States Take Aim at Opioid Use in Injured Workers
Concerned about the problems associated with opioids and pain treatment, workers’ compensation (WC) officials around the country are trying multiple strategies to reduce opioid use to treat workplace injuries. Many of the changes are too new to show results, but these practices may help to determine effective ways to curb the opioid epidemic. In 2015, about 3.5 million private industry and public sector employees experienced nonfatal workplace injuries. It isn’t known how many opioid overdoses are associated with injuries received on the job, but narcotics account for about 25% of prescription costs nationwide, or more than $1.5 billion in 2015.
One WC strategy from northeastern states is to limit opioid prescriptions to five or seven days. Another strategy is to develop drug formularies, or lists of preferred medications, to encourage providers to avoid prescribing opioids and other potentially dangerous drugs in WC cases. About 20 states either have or are considering such lists.
Some states are also trying to help injured workers cut back on current opioid prescriptions. New York now allows insurers to request hearings reviewing a claimant’s opioid use. And a voluntary program in Massachusetts expedites hearings for medication disputes and assigns care coordinators to help workers find alternative treatments for pain.

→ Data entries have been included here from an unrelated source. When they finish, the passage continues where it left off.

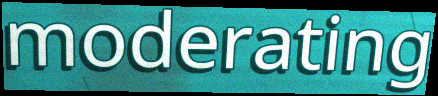
moderatingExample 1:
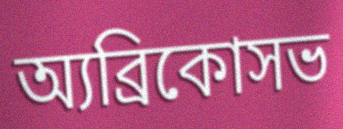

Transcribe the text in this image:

অ্যব্রিকোসভ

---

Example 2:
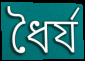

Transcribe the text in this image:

ধৈর্য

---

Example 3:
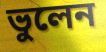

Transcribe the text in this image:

ভুলেন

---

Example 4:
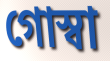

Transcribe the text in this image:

গোস্বা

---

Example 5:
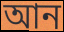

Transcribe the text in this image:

আনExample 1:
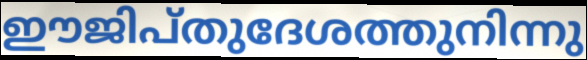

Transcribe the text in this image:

ഈജിപ്തുദേശത്തുനിന്നു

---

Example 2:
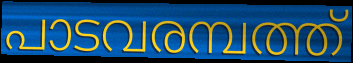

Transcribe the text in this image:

പാടവരമ്പത്ത്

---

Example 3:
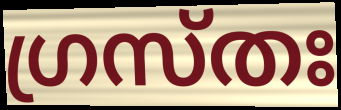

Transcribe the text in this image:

ഗ്രസ്തഃ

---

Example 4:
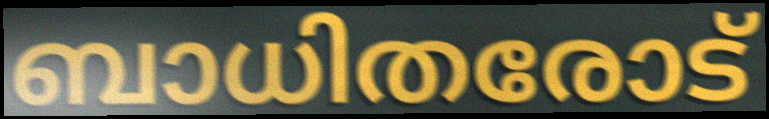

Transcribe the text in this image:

ബാധിതരോട്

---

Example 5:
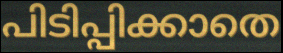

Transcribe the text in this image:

പിടിപ്പിക്കാതെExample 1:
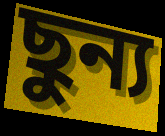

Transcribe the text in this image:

ছুন্য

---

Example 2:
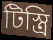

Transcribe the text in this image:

টিস্ত্রি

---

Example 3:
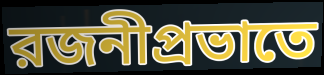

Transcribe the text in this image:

রজনীপ্রভাতে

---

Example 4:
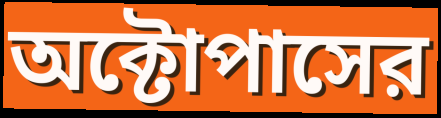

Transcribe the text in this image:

অক্টোপাসের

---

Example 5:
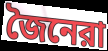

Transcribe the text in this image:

জৈনেরাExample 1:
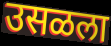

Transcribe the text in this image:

उसळला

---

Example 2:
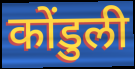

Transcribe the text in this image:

कोंडुली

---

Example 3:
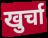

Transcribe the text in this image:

खुर्चा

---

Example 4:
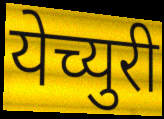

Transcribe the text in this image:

येच्युरी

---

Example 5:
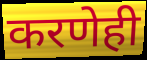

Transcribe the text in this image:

करणेहीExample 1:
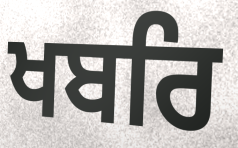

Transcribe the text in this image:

ਖਬਰਿ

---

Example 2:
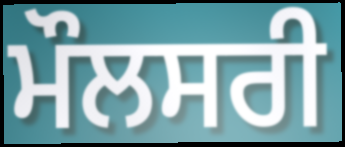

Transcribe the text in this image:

ਮੌਲਸਰੀ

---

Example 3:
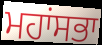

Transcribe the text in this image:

ਮਹਾਂਸਭਾ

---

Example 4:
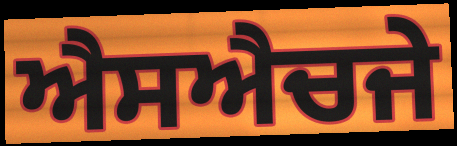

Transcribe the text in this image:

ਐਸਐਚਜੇ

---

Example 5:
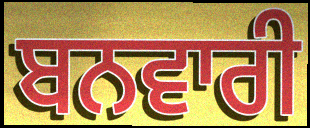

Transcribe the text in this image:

ਬਨਵਾਰੀ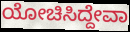
ಯೋಚಿಸಿದ್ದೇವಾ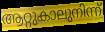
ആറ്റുകാലുനിന്ന്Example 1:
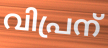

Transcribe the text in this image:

വിപ്രന്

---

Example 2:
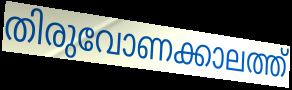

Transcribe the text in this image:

തിരുവോണക്കാലത്ത്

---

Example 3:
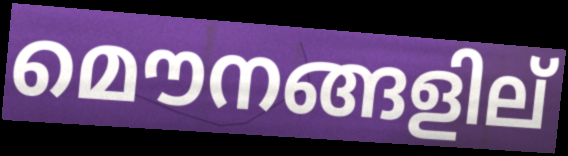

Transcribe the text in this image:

മൌനങ്ങളില്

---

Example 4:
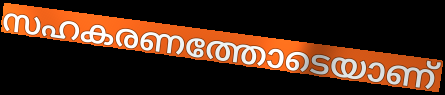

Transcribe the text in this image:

സഹകരണത്തോടെയാണ്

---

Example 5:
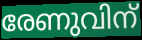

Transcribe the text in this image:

രേണുവിന്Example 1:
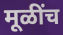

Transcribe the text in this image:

मूळींच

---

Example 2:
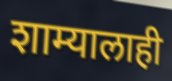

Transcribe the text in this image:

शाम्यालाही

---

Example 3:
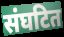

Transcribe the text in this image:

संघटित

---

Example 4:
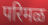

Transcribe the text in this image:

परिमळ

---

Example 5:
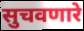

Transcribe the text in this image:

सुचवणारेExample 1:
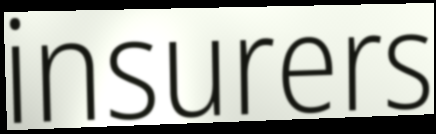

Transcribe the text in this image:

insurers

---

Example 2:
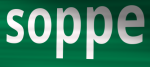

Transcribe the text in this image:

soppe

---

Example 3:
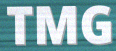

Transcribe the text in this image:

TMG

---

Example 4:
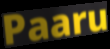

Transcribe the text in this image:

Paaru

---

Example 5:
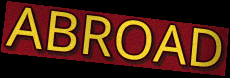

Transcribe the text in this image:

ABROAD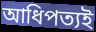
আধিপত্যইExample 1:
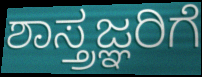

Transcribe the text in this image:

ಶಾಸ್ತ್ರಜ್ಞರಿಗೆ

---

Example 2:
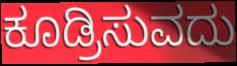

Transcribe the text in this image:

ಕೂಡ್ರಿಸುವದು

Over the past five years, the state of Ohio has implemented several new policies around opioid use in injured workers. In a recent rule change, the Ohio Bureau of Workers Compensation can now deny opioid prescriptions if it believes the physician is not following best medical practices. The bureau also allows injured workers to receive treatment for opioid dependence related to their injuries. Ohio’s new strategies have already resulted in 44 percent fewer injured workers receiving opioids and a savings of $46 million in drug costs.